# Collected data
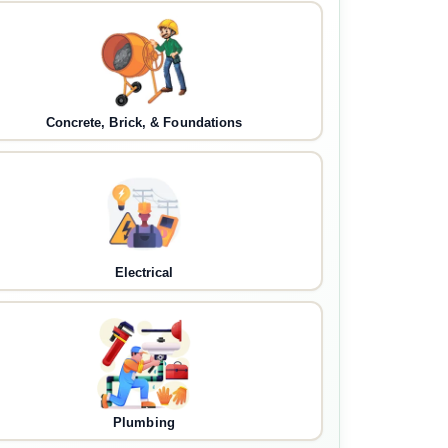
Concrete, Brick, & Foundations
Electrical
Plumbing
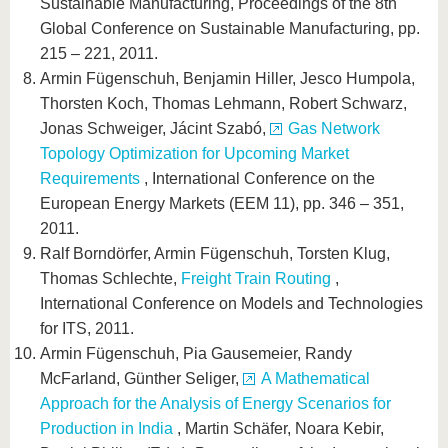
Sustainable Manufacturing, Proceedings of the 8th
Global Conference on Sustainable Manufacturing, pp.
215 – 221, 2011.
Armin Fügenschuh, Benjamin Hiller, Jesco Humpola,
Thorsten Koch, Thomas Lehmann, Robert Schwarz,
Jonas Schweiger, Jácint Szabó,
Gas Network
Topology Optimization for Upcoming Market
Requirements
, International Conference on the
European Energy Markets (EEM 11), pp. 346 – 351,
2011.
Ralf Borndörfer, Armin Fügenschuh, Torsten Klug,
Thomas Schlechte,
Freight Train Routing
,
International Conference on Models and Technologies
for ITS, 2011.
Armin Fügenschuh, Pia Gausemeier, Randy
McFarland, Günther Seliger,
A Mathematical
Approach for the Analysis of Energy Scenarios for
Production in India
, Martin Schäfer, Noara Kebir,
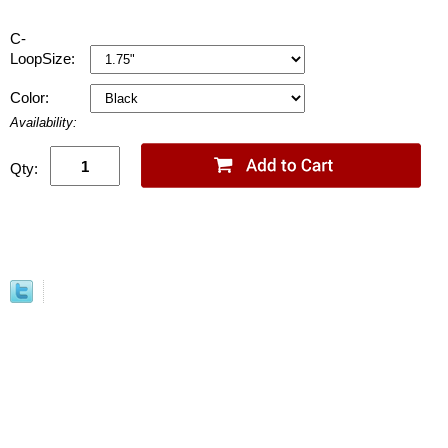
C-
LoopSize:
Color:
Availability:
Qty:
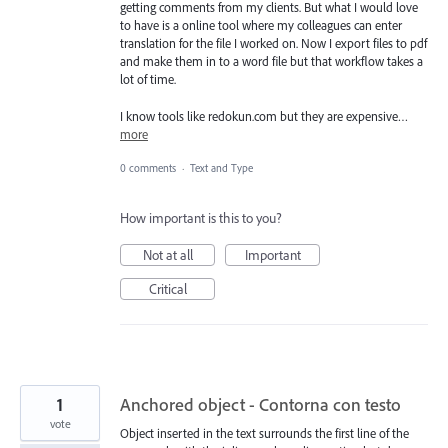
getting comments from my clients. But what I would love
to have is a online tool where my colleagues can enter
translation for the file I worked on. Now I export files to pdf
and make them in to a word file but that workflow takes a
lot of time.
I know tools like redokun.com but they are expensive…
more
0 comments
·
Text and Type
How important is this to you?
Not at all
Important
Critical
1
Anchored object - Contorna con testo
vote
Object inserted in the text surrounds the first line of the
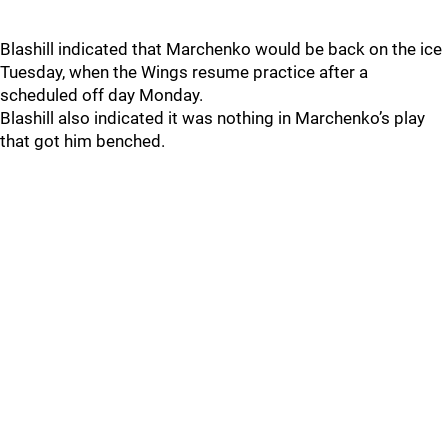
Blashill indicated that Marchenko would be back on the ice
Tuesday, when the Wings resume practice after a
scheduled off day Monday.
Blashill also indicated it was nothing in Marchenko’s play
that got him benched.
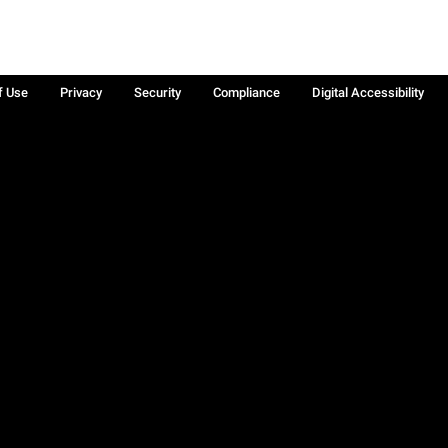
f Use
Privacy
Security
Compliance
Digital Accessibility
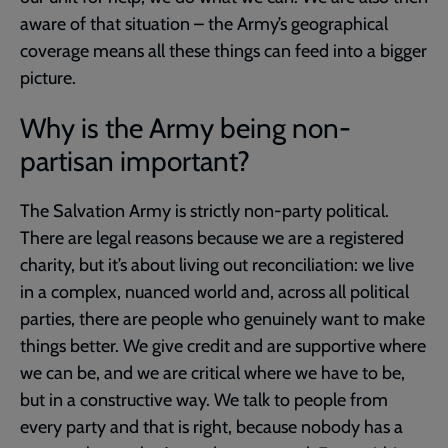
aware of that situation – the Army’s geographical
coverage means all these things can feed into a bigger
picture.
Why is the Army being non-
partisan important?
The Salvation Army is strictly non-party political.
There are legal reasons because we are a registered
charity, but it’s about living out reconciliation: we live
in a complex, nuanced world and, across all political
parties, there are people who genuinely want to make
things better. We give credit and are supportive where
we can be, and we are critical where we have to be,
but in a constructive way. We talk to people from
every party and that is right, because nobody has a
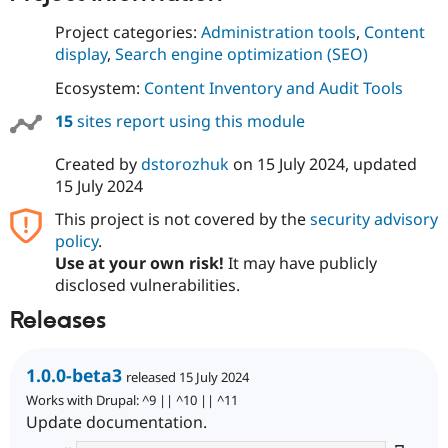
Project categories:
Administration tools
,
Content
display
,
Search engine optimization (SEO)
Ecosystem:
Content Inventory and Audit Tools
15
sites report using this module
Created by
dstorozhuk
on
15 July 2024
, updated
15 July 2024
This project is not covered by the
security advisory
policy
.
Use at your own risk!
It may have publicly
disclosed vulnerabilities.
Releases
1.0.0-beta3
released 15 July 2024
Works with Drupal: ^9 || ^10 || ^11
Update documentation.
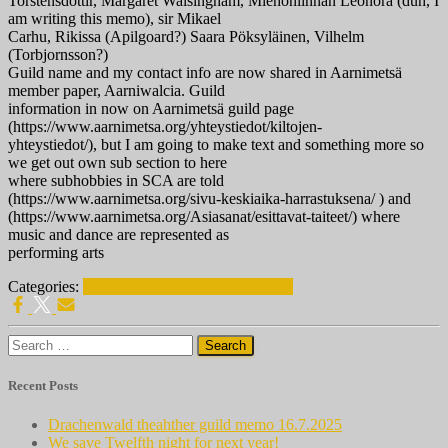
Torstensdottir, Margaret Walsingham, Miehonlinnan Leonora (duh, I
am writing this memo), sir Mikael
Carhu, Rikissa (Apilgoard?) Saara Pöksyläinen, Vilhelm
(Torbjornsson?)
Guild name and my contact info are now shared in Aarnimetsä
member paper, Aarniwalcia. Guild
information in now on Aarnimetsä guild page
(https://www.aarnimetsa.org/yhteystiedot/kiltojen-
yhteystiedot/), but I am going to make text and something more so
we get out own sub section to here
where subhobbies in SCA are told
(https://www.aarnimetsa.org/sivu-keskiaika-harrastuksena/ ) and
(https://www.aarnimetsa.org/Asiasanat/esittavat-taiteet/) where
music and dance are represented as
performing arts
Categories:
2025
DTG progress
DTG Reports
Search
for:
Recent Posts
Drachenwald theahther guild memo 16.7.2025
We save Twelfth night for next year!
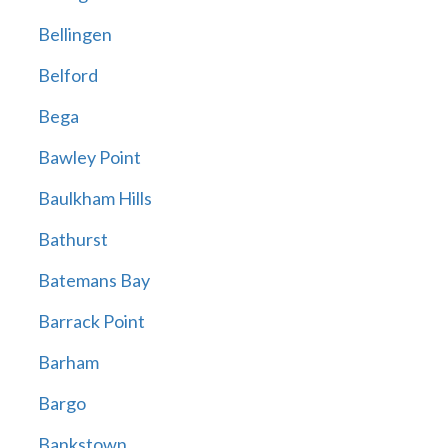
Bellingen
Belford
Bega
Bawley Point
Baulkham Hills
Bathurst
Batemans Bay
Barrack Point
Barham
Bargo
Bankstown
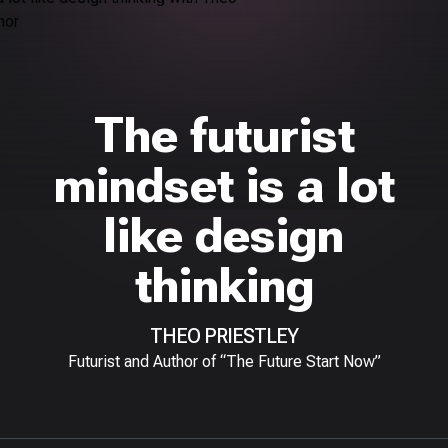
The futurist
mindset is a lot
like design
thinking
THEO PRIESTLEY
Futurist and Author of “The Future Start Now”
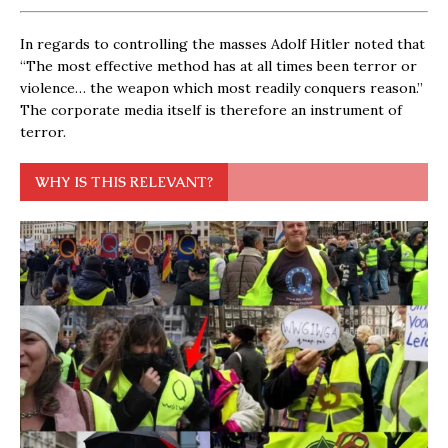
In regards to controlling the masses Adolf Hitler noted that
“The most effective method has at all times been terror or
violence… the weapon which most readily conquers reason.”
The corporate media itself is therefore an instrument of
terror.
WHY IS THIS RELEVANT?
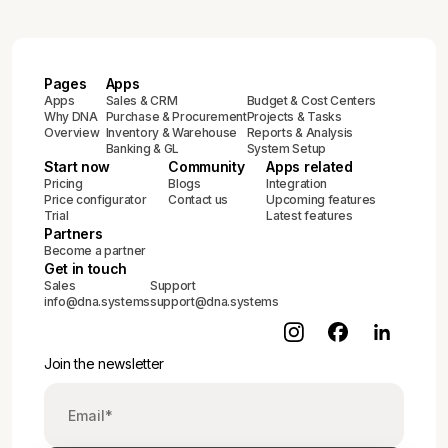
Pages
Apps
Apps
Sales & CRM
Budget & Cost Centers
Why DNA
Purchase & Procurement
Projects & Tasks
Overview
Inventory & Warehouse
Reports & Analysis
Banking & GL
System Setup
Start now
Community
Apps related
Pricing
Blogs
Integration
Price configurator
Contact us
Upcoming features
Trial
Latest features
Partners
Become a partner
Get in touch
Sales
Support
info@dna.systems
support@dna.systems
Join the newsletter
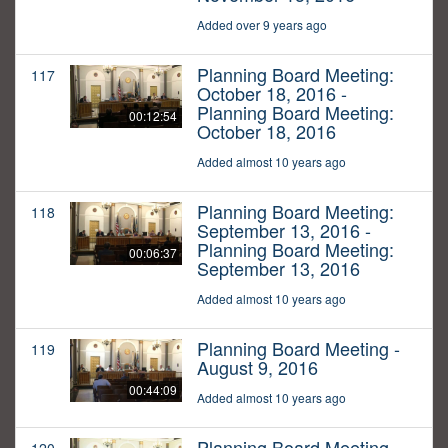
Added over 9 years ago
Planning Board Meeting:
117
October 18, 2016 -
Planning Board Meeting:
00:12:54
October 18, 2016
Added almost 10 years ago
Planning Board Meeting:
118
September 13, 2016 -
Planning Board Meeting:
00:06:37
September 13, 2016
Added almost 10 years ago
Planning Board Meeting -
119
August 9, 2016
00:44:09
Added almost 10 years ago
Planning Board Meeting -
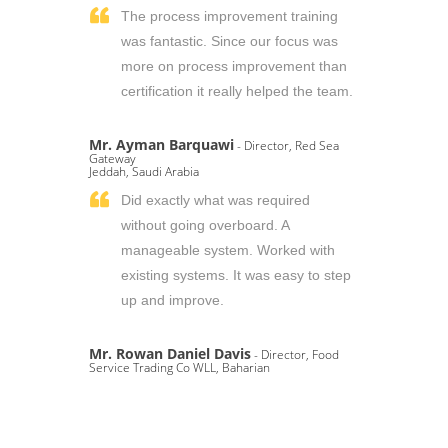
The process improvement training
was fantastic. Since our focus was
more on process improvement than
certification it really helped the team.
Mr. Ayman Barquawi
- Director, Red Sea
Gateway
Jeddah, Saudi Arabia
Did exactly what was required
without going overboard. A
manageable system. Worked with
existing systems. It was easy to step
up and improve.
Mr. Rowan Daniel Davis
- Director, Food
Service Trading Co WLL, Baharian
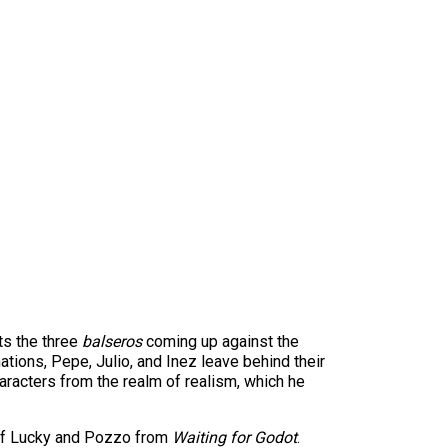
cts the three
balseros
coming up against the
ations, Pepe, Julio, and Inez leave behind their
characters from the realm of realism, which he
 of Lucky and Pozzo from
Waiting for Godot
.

# Your objective
Would you return the records exactly as written, minus any image?

# Exercise solution
Concrete, Brick, & Foundations
Electrical
Plumbing
Sustainable Manufacturing, Proceedings of the 8th
Global Conference on Sustainable Manufacturing, pp.
215 – 221, 2011.
Armin Fügenschuh, Benjamin Hiller, Jesco Humpola,
Thorsten Koch, Thomas Lehmann, Robert Schwarz,
Jonas Schweiger, Jácint Szabó,
Gas Network
Topology Optimization for Upcoming Market
Requirements
, International Conference on the
European Energy Markets (EEM 11), pp. 346 – 351,
2011.
Ralf Borndörfer, Armin Fügenschuh, Torsten Klug,
Thomas Schlechte,
Freight Train Routing
,
International Conference on Models and Technologies
for ITS, 2011.
Armin Fügenschuh, Pia Gausemeier, Randy
McFarland, Günther Seliger,
A Mathematical
Approach for the Analysis of Energy Scenarios for
Production in India
, Martin Schäfer, Noara Kebir,
C-
LoopSize:
Color:
Availability:
Qty:
getting comments from my clients. But what I would love
to have is a online tool where my colleagues can enter
translation for the file I worked on. Now I export files to pdf
and make them in to a word file but that workflow takes a
lot of time.
I know tools like redokun.com but they are expensive…
more
0 comments
·
Text and Type
How important is this to you?
Not at all
Important
Critical
1
Anchored object - Contorna con testo
vote
Object inserted in the text surrounds the first line of the
Blashill indicated that Marchenko would be back on the ice
Tuesday, when the Wings resume practice after a
scheduled off day Monday.
Blashill also indicated it was nothing in Marchenko’s play
that got him benched.
f Use
Privacy
Security
Compliance
Digital Accessibility
aware of that situation – the Army’s geographical
coverage means all these things can feed into a bigger
picture.
Why is the Army being non-
partisan important?
The Salvation Army is strictly non-party political.
There are legal reasons because we are a registered
charity, but it’s about living out reconciliation: we live
in a complex, nuanced world and, across all political
parties, there are people who genuinely want to make
things better. We give credit and are supportive where
we can be, and we are critical where we have to be,
but in a constructive way. We talk to people from
every party and that is right, because nobody has a
Project categories:
Administration tools
,
Content
display
,
Search engine optimization (SEO)
Ecosystem:
Content Inventory and Audit Tools
15
sites report using this module
Created by
dstorozhuk
on
15 July 2024
, updated
15 July 2024
This project is not covered by the
security advisory
policy
.
Use at your own risk!
It may have publicly
disclosed vulnerabilities.
Releases
1.0.0-beta3
released 15 July 2024
Works with Drupal: ^9 || ^10 || ^11
Update documentation.
Torstensdottir, Margaret Walsingham, Miehonlinnan Leonora (duh, I
am writing this memo), sir Mikael
Carhu, Rikissa (Apilgoard?) Saara Pöksyläinen, Vilhelm
(Torbjornsson?)
Guild name and my contact info are now shared in Aarnimetsä
member paper, Aarniwalcia. Guild
information in now on Aarnimetsä guild page
(https://www.aarnimetsa.org/yhteystiedot/kiltojen-
yhteystiedot/), but I am going to make text and something more so
we get out own sub section to here
where subhobbies in SCA are told
(https://www.aarnimetsa.org/sivu-keskiaika-harrastuksena/ ) and
(https://www.aarnimetsa.org/Asiasanat/esittavat-taiteet/) where
music and dance are represented as
performing arts
Categories:
2025
DTG progress
DTG Reports
Search
for:
Recent Posts
Drachenwald theahther guild memo 16.7.2025
We save Twelfth night for next year!
Bellingen
Belford
Bega
Bawley Point
Baulkham Hills
Bathurst
Batemans Bay
Barrack Point
Barham
Bargo
Bankstown
The futurist
mindset is a lot
like design
thinking
THEO PRIESTLEY
Futurist and Author of “The Future Start Now”
In regards to controlling the masses Adolf Hitler noted that
“The most effective method has at all times been terror or
violence… the weapon which most readily conquers reason.”
The corporate media itself is therefore an instrument of
terror.
WHY IS THIS RELEVANT?
Pages
Apps
Apps
Sales & CRM
Budget & Cost Centers
Why DNA
Purchase & Procurement
Projects & Tasks
Overview
Inventory & Warehouse
Reports & Analysis
Banking & GL
System Setup
Start now
Community
Apps related
Pricing
Blogs
Integration
Price configurator
Contact us
Upcoming features
Trial
Latest features
Partners
Become a partner
Get in touch
Sales
Support
info@dna.systems
support@dna.systems
Join the newsletter
Added over 9 years ago
Planning Board Meeting:
117
October 18, 2016 -
Planning Board Meeting:
00:12:54
October 18, 2016
Added almost 10 years ago
Planning Board Meeting:
118
September 13, 2016 -
Planning Board Meeting:
00:06:37
September 13, 2016
Added almost 10 years ago
Planning Board Meeting -
119
August 9, 2016
00:44:09
Added almost 10 years ago
Planning Board Meeting -
The process improvement training
was fantastic. Since our focus was
more on process improvement than
certification it really helped the team.
Mr. Ayman Barquawi
- Director, Red Sea
Gateway
Jeddah, Saudi Arabia
Did exactly what was required
without going overboard. A
manageable system. Worked with
existing systems. It was easy to step
up and improve.
Mr. Rowan Daniel Davis
- Director, Food
Service Trading Co WLL, Baharian
cts the three
balseros
coming up against the
ations, Pepe, Julio, and Inez leave behind their
characters from the realm of realism, which he
 of Lucky and Pozzo from
Waiting for Godot
.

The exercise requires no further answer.